◆ Source passage ◆
* * * * * * *
Crime

Police beat: A car prowler named Frankenstein, a sibling fight and a fighting couple

Editors note: Compiled from reports to Tacoma police.

Nov. 21: Frankenstein needed a car battery and carried a crowbar to aid his search. The people in the parking lot were not amused.

The dispatch call reported a man smashing cars with a crowbar. Multiple witnesses had called 911.

Officers drove to an address in the 8700 block of South Hosmer Street and a found a short man sitting on a curb who matched the description given in the reports. Several people stood around him.

One of them spoke to the officers. She said she saw the man break into a car that belonged to visiting friends. The man had broken the left rear window of the car and clambered inside.

The woman said she confronted the man, asked what he was doing and told him to get out of the car.

The man refused, she said, and said he needed a battery for his own car, which was broken down.

Officers spoke to the man and asked for his name. “Frankenstein,” he replied, and refused to answer any questions. He carried no identification. Officers pegged his age at around 25. He had a “666” tattoo under one eye and another of praying hands on his neck.

Officers booked the man into the Pierce County Jail as a John Doe, on suspicion of vehicle prowling and obstructing a law enforcement officer.

Nov. 20: Told to leave the house, the sister spat in her brother’s eye. It didn’t change the outcome.

Officers responded to a reported domestic assault in the 5200 block of South M Street. They spoke to the brother, who was 18. He said he came home to find his sister on the porch.

The sister, 29, was estranged. The family didn’t want her at the house. The brother knew it, and said so, telling her she needed to go.

That started an argument, the brother said. As the siblings shouted, the sister spat in her brother’s face. He told her he was calling police and went inside to wash his face.

The sister wasn’t around when officers arrived. They gave the brother a domestic violence guide and a card with a case number and left.

A few moments later, a dispatch call reported that the sister was back. Officers returned to the address. They found the sister sitting on the porch. She started crying when she saw them.

She said people were after her, trying to kill her.

Who? She couldn’t name them.

What had happened today?

The sister said she came to the house to pick up clothes and take them to a laundromat. She came back because she had nowhere else to go, she said.

Had she spoken to her brother?

Her brother was a liar, the sister said. They had argued, nothing more. She was trying to get into the house to get away from the people who were trying to kill her.

Officers made a judgment call and decided to arrest the woman. She rambled, saying her child’s father was trying to record her secretly and set her up.

Did she have any weapons?

Maybe razors in her shoes, the woman said. The people trying to set her up might have put them there.

Officers checked the woman’s shoes and found no razors. They booked her into the Pierce County Jail on suspicion of misdemeanor assault.
* * * * * * *
◆ Material shown ◆

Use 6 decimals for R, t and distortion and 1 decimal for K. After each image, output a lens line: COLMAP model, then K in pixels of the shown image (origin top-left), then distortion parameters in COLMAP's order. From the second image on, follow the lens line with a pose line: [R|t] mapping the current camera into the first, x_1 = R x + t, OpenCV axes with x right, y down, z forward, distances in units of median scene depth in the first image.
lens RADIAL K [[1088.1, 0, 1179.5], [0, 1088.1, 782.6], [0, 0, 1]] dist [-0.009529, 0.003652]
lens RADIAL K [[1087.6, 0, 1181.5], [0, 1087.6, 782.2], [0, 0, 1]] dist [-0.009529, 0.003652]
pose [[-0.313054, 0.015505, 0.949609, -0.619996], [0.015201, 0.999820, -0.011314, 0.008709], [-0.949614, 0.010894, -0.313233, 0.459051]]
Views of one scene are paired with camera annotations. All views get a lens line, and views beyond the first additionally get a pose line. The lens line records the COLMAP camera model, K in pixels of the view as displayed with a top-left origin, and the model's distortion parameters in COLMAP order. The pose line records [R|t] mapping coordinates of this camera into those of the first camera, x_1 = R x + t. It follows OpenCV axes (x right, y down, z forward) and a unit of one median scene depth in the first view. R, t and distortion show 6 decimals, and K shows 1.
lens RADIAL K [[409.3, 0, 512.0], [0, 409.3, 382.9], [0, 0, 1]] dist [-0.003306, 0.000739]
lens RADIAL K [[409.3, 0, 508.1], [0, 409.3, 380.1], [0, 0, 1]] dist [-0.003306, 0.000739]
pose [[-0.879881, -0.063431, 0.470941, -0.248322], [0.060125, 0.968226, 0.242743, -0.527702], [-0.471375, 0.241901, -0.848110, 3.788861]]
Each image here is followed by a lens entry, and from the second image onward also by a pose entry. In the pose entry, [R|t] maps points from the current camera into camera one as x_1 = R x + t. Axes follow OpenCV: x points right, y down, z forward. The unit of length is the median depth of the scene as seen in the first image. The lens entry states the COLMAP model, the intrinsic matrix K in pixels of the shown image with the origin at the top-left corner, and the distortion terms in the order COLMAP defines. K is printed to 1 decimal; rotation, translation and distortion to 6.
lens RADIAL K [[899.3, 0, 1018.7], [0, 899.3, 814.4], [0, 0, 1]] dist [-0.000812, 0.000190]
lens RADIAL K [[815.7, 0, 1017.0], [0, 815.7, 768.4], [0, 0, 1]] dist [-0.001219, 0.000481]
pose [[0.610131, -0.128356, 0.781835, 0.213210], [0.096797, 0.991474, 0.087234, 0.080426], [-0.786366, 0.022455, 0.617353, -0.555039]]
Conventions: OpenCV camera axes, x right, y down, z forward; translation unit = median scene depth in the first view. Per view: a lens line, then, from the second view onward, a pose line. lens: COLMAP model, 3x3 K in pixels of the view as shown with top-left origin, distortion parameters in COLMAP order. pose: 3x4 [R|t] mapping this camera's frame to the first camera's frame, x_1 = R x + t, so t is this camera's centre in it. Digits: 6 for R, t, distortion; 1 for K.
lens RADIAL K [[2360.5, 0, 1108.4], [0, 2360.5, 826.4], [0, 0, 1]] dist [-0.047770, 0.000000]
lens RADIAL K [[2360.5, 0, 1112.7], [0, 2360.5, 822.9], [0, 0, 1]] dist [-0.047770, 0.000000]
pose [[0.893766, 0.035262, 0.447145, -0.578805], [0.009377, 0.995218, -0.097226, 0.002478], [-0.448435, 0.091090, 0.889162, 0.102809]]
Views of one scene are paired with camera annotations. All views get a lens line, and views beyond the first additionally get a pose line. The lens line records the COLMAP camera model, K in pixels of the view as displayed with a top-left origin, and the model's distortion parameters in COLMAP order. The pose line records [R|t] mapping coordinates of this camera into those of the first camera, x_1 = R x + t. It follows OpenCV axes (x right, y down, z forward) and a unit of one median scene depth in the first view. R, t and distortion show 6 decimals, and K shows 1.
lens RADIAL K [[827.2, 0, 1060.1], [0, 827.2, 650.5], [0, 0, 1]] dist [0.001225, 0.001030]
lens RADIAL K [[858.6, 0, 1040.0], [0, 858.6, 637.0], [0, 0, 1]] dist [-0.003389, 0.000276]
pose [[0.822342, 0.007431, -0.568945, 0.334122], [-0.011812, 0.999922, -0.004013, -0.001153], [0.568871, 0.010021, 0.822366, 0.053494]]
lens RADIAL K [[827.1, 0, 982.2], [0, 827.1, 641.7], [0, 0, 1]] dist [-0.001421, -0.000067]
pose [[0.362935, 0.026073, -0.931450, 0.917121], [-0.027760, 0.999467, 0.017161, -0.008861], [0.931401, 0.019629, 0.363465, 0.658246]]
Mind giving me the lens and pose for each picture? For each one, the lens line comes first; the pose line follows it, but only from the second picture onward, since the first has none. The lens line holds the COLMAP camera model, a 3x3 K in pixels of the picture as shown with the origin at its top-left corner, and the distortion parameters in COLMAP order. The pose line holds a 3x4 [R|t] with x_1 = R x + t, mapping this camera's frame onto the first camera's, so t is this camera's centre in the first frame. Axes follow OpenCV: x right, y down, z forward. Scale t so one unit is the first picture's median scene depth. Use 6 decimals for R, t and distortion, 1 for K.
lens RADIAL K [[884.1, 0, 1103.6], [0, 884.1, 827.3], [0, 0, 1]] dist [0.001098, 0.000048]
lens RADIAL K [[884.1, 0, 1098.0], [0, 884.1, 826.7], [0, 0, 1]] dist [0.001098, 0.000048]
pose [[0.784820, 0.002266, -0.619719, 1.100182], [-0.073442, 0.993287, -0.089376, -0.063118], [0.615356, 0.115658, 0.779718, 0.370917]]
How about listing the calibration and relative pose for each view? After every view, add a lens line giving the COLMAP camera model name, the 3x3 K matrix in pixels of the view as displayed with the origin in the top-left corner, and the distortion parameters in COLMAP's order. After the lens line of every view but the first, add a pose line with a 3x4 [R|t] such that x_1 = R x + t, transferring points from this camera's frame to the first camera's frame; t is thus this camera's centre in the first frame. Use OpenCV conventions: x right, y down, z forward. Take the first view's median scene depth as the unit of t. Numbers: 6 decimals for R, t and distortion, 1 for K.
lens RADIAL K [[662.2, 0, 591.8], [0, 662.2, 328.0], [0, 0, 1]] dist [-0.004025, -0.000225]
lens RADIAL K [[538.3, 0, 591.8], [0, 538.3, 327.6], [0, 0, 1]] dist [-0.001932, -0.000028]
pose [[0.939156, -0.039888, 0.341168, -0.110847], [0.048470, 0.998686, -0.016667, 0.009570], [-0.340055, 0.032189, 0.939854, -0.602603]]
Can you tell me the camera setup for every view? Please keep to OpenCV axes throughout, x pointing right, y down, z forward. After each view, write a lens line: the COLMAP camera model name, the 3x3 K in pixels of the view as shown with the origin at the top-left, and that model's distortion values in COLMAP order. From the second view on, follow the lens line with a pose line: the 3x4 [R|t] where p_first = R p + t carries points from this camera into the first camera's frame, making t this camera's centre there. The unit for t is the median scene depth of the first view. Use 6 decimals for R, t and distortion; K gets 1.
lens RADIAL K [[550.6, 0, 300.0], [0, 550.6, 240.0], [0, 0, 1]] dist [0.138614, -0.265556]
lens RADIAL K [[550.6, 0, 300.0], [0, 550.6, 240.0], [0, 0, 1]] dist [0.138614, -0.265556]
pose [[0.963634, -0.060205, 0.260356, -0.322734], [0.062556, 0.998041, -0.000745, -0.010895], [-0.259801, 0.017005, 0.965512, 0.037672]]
* * * * * * *
◆ Task item ◆
Please decide whether each statement agrees with the police beat column, answering yes or no and quoting the column's deciding words. 1. The man who called himself Frankenstein had identification on him. 2. The brother in the Nov. 20 report was 18. 3. Officers found razors in the woman's shoes. The records were drawn from a separate source.

◆ Solution to this task ◆
1. No: "He carried no identification."
2. Yes: "They spoke to the brother, who was 18."
3. No: "Officers checked the woman’s shoes and found no razors."